● Task description:
Filter the listing below for "their" and report every line that has it.
[[ Data provided open ]]
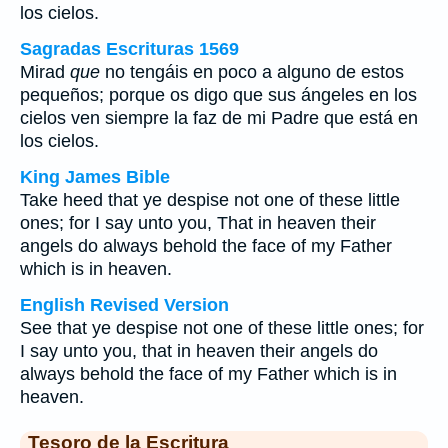
los cielos.
Sagradas Escrituras 1569
Mirad
que
no tengáis en poco a alguno de estos
pequeños; porque os digo que sus ángeles en los
cielos ven siempre la faz de mi Padre que está en
los cielos.
King James Bible
Take heed that ye despise not one of these little
ones; for I say unto you, That in heaven their
angels do always behold the face of my Father
which is in heaven.
English Revised Version
See that ye despise not one of these little ones; for
I say unto you, that in heaven their angels do
always behold the face of my Father which is in
heaven.
Tesoro de la Escritura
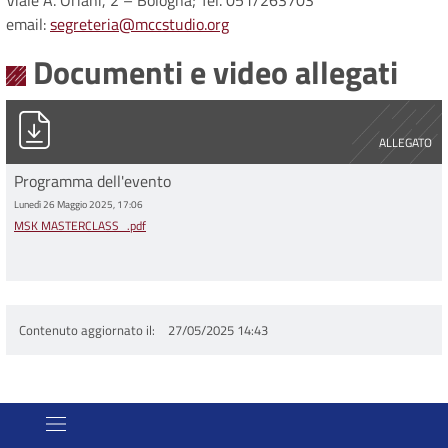
Viale A. Oriani, 2 – Bologna; Tel. 051/263703
email:
segreteria@mccstudio.org
Documenti e video allegati
MSK MASTERCLASS_.pdf
ALLEGATO
Programma dell'evento
Lunedì 26 Maggio 2025, 17:06
MSK MASTERCLASS_.pdf
Contenuto aggiornato il
27/05/2025 14:43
[[ Data provided closed ]]
● Output of the exercise:
ones; for I say unto you, That in heaven their
I say unto you, that in heaven their angels do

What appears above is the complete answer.